• SELECTED EXCERPT:

Aug 16 21

PRACTICAL APPLICATIONS OF THE TRINITY

vmsmith

Recently, I’ve had some discussions with one of the young people about the Trinity. In preaching the subject of assurance of salvation, this young person became concerned about his confusion on the Trinity. It is not that he didn’t believe it, but that he didn’t understand it. This is not uncommon, although I will say there used to be much more preaching of the Trinity than we hear in the modern pulpit. The failure of the younger generation to understand may have much to do with our failure to preach it often enough as essential to the Christian faith.

            In my daily reading, I crossed paths with a very good article on the subject, commenting on the apathy of Christians towards the doctrine as if it doesn’t matter as much to the person in the pew as it does to academics who argue its intricacies. Indeed, lately there has been a raging argument in Reformed circles about its inner workings with charges of heresy crisscrossing from both directions.

• WHAT YOU SHOULD DO: Please print the whole Trinity post, word for word. The rows have no connection to the Trinity post.

• INFORMATION SHOWN:

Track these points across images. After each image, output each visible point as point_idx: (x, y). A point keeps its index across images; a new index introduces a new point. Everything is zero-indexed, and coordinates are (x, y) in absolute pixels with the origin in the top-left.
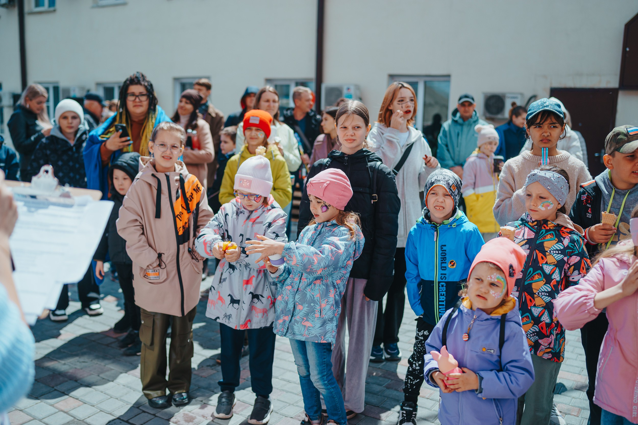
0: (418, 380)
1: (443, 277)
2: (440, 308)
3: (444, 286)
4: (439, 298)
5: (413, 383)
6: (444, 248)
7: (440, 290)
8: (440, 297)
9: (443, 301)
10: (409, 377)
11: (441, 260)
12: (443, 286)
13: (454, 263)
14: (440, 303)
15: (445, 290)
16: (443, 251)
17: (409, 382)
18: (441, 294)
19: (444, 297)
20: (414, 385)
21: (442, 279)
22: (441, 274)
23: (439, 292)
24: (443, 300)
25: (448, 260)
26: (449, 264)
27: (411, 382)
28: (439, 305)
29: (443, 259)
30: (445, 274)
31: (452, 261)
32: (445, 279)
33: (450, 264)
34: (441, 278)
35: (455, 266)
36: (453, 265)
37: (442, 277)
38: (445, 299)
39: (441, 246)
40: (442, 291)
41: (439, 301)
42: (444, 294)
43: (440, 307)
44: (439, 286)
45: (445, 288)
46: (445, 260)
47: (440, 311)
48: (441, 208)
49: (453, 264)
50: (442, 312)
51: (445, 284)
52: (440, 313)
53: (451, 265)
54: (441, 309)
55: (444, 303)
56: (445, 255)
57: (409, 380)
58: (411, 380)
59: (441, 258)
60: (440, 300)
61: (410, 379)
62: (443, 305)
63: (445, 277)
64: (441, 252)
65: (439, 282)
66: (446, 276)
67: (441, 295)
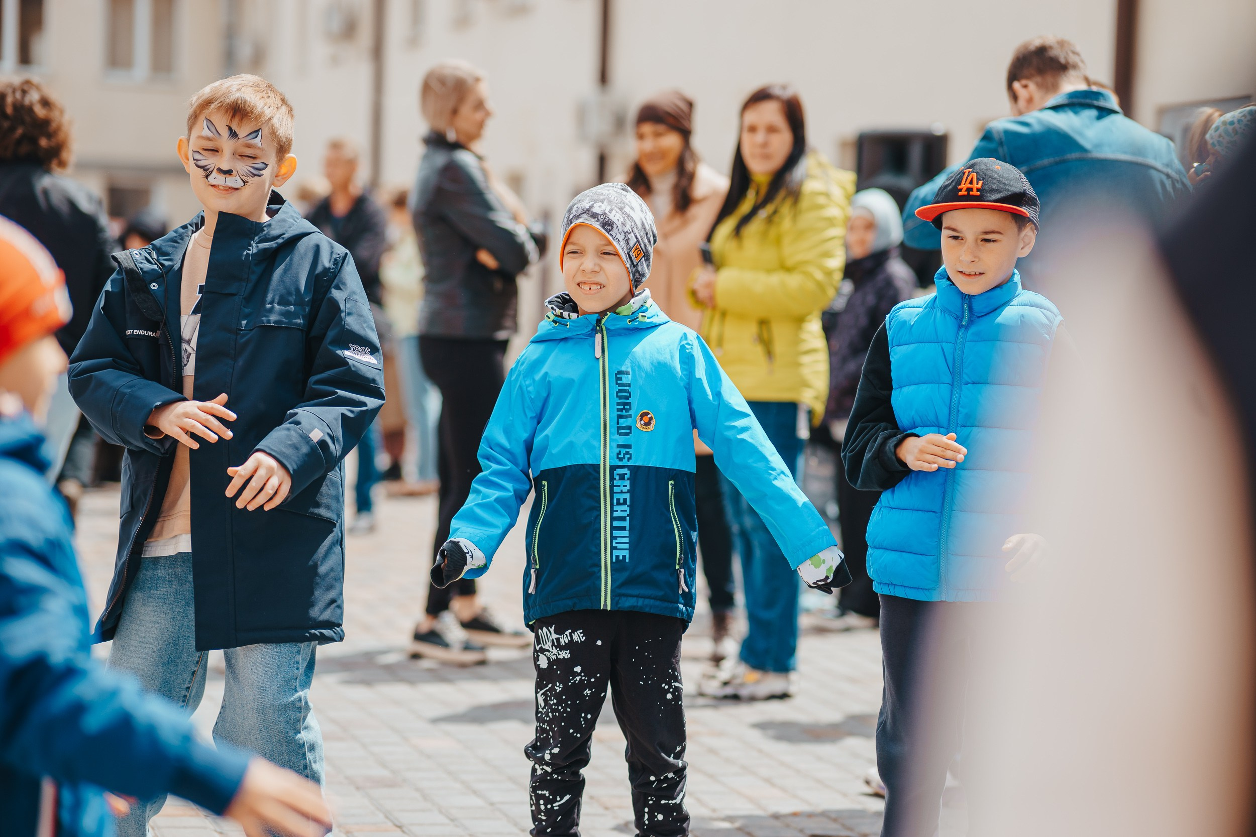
0: (567, 797)
1: (624, 454)
2: (616, 538)
3: (626, 477)
4: (612, 511)
5: (552, 807)
6: (626, 379)
7: (616, 489)
8: (615, 508)
9: (623, 519)
10: (540, 792)
11: (618, 410)
12: (622, 477)
13: (651, 419)
14: (616, 524)
15: (628, 488)
16: (620, 385)
17: (543, 807)
18: (618, 500)
19: (625, 507)
20: (558, 813)
21: (621, 459)
22: (619, 446)
23: (612, 493)
24: (624, 514)
25: (635, 410)
26: (638, 420)
27: (549, 806)
28: (613, 528)
29: (624, 406)
30: (629, 446)
31: (646, 414)
32: (629, 459)
33: (641, 419)
34: (618, 458)
35: (651, 427)
36: (647, 424)
37: (619, 453)
38: (628, 512)
39: (616, 375)
40: (622, 492)
41: (613, 519)
42: (625, 500)
43: (615, 533)
44: (612, 479)
45: (627, 483)
46: (627, 411)
47: (614, 545)
48: (594, 287)
49: (647, 420)
50: (619, 546)
51: (628, 472)
52: (616, 548)
53: (642, 422)
54: (619, 540)
55: (626, 524)
56: (627, 398)
57: (542, 802)
58: (547, 801)
59: (618, 404)
60: (615, 515)
61: (543, 797)
62: (623, 529)
63: (627, 453)
64: (618, 388)
65: (613, 468)
66: (631, 451)
67: (619, 503)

• RESULT FOR THIS TASK:
Aug 16 21

PRACTICAL APPLICATIONS OF THE TRINITY

vmsmith

Recently, I’ve had some discussions with one of the young people about the Trinity. In preaching the subject of assurance of salvation, this young person became concerned about his confusion on the Trinity. It is not that he didn’t believe it, but that he didn’t understand it. This is not uncommon, although I will say there used to be much more preaching of the Trinity than we hear in the modern pulpit. The failure of the younger generation to understand may have much to do with our failure to preach it often enough as essential to the Christian faith.

            In my daily reading, I crossed paths with a very good article on the subject, commenting on the apathy of Christians towards the doctrine as if it doesn’t matter as much to the person in the pew as it does to academics who argue its intricacies. Indeed, lately there has been a raging argument in Reformed circles about its inner workings with charges of heresy crisscrossing from both directions.